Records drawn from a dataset

'''

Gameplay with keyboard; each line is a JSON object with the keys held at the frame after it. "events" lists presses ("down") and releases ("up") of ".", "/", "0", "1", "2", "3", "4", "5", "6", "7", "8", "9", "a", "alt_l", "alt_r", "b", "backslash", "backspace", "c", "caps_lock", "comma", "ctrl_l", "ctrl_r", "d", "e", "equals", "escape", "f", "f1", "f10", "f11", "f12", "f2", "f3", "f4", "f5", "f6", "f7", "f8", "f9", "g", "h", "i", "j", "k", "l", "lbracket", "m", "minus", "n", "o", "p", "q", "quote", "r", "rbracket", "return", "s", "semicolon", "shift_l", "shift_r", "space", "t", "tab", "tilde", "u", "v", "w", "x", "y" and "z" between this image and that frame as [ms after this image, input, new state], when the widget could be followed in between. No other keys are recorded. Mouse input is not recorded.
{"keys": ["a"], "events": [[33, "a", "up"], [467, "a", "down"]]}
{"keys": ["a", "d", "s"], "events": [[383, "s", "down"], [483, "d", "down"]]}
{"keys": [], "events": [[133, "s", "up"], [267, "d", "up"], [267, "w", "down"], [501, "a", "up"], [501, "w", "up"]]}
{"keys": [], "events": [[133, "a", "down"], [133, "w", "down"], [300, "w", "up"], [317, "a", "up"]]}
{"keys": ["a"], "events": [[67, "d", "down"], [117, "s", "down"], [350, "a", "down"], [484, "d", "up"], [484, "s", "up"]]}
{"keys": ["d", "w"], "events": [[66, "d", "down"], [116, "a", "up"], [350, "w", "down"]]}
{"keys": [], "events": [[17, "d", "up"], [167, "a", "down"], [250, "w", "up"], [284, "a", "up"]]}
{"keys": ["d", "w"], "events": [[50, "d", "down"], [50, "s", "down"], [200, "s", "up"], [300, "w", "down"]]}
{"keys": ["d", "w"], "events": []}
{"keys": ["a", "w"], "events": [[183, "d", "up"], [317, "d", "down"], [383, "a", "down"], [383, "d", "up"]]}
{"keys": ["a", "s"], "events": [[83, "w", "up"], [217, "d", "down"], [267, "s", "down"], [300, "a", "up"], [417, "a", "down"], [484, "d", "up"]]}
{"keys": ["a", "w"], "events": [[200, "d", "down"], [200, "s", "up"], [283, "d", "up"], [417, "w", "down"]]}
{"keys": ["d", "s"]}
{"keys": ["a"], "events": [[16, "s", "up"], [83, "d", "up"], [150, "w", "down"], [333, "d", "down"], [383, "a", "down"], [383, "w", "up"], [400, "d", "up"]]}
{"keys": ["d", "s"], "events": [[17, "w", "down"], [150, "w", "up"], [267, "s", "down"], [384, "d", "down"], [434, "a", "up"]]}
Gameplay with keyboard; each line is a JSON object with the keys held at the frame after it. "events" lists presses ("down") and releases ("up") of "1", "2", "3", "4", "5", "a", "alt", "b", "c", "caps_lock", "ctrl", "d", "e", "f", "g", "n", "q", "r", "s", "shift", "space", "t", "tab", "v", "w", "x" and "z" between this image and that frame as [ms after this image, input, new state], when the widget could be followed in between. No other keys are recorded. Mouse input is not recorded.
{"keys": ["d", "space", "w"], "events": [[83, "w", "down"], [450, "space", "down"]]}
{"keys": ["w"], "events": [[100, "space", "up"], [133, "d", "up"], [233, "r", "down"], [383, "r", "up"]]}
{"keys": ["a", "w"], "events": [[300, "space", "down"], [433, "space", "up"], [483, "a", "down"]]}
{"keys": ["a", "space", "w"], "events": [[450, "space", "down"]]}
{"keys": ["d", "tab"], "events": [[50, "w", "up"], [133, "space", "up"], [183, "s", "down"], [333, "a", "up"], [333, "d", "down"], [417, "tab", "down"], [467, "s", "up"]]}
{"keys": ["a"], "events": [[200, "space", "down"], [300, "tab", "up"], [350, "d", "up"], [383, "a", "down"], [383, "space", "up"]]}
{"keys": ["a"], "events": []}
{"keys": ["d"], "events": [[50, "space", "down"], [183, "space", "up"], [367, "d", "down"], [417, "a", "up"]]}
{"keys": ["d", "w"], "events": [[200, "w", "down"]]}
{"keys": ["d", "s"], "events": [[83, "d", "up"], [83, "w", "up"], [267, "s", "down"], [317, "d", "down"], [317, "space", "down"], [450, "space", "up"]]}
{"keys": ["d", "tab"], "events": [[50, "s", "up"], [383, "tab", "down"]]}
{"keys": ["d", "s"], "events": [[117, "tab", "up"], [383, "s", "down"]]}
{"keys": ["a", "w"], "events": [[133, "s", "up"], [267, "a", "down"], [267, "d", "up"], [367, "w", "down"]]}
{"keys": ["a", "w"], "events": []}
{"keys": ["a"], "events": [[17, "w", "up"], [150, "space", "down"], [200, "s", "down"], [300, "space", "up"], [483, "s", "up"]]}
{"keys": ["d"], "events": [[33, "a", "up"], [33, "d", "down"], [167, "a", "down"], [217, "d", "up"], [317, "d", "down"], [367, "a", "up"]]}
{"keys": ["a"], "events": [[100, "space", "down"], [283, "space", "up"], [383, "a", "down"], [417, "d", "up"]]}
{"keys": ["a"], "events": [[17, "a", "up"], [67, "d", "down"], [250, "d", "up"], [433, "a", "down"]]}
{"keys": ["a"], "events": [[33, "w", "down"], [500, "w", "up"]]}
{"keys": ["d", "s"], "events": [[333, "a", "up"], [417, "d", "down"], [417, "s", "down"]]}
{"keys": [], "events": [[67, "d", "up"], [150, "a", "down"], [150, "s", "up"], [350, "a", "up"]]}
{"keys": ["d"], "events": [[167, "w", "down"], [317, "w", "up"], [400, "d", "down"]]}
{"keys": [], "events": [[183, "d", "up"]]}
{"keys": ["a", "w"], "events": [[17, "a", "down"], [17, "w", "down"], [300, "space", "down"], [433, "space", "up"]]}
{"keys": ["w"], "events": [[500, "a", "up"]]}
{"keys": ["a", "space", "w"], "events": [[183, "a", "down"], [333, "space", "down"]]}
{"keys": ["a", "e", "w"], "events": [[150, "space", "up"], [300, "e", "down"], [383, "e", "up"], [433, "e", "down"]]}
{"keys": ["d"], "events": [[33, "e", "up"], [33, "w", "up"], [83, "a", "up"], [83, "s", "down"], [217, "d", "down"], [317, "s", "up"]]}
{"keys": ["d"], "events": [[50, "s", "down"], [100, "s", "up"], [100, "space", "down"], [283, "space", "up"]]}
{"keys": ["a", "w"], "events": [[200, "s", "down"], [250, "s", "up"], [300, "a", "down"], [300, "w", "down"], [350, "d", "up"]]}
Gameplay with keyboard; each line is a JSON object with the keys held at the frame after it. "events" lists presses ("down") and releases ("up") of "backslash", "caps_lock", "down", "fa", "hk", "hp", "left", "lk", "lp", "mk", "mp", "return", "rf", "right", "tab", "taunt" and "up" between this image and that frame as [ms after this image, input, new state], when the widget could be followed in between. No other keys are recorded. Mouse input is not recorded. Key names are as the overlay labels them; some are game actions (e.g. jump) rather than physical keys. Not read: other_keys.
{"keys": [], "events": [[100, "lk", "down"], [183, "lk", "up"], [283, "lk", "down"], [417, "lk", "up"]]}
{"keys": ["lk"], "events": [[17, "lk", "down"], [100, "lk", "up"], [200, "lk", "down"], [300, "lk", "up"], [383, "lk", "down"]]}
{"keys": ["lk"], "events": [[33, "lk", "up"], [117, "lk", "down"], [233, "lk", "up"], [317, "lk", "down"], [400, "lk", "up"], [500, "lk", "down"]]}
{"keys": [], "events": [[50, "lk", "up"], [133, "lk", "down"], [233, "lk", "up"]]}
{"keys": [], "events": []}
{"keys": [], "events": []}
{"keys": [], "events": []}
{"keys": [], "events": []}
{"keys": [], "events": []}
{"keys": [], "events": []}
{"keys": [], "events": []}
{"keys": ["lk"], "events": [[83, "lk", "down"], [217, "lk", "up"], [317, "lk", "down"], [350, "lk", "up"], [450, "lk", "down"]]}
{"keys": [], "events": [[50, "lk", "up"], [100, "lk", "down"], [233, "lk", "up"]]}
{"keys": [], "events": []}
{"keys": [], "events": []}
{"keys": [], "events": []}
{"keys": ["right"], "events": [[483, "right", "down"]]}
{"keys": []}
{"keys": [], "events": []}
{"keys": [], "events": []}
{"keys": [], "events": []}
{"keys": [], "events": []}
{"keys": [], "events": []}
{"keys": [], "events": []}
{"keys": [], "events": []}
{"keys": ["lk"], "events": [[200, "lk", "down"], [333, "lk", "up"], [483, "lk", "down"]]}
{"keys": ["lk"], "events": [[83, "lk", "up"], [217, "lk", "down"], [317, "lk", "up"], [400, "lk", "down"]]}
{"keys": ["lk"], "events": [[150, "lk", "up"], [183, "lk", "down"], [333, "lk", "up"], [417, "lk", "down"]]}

'''

* _Requirement_
Which lines above contain the word "right"? Copy each of them.

* _Task answer_
Gameplay with keyboard; each line is a JSON object with the keys held at the frame after it. "events" lists presses ("down") and releases ("up") of "backslash", "caps_lock", "down", "fa", "hk", "hp", "left", "lk", "lp", "mk", "mp", "return", "rf", "right", "tab", "taunt" and "up" between this image and that frame as [ms after this image, input, new state], when the widget could be followed in between. No other keys are recorded. Mouse input is not recorded. Key names are as the overlay labels them; some are game actions (e.g. jump) rather than physical keys. Not read: other_keys.
{"keys": ["right"], "events": [[483, "right", "down"]]}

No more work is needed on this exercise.